To-do item: Set down exactly the lines in the records below that run from the line with "College Basketball Carousel 2026" to the line with "experience. Standard virtual", inclusive, and nothing more.

* * * * * * *

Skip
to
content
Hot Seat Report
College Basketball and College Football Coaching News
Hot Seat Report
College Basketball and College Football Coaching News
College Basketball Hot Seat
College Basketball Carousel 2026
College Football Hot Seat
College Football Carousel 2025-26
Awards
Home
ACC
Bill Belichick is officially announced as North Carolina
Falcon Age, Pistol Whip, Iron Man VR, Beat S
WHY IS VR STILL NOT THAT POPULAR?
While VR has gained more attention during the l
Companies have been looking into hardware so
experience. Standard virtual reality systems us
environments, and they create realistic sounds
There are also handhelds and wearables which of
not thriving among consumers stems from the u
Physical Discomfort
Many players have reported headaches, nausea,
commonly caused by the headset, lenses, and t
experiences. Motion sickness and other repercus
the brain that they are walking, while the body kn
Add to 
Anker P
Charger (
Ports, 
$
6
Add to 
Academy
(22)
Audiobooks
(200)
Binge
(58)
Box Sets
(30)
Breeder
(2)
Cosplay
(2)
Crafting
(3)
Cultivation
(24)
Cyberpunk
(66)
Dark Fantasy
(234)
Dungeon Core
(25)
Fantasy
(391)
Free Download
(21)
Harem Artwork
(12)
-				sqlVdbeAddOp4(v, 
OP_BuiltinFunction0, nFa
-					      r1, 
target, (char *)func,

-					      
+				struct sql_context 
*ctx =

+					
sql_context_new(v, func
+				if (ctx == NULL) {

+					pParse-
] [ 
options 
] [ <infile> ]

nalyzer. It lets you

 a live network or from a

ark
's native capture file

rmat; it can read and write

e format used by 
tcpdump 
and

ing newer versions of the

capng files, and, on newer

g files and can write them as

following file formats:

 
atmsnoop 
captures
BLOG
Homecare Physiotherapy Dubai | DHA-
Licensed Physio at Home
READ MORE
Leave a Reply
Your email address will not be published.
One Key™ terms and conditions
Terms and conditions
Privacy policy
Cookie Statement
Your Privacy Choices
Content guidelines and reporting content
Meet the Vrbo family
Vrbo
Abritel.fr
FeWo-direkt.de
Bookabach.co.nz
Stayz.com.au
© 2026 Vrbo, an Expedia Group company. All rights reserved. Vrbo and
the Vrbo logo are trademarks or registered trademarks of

* * * * * * *

Answer space:
College Basketball Carousel 2026
College Football Hot Seat
College Football Carousel 2025-26
Awards
Home
ACC
Bill Belichick is officially announced as North Carolina
Falcon Age, Pistol Whip, Iron Man VR, Beat S
WHY IS VR STILL NOT THAT POPULAR?
While VR has gained more attention during the l
Companies have been looking into hardware so
experience. Standard virtual reality systems us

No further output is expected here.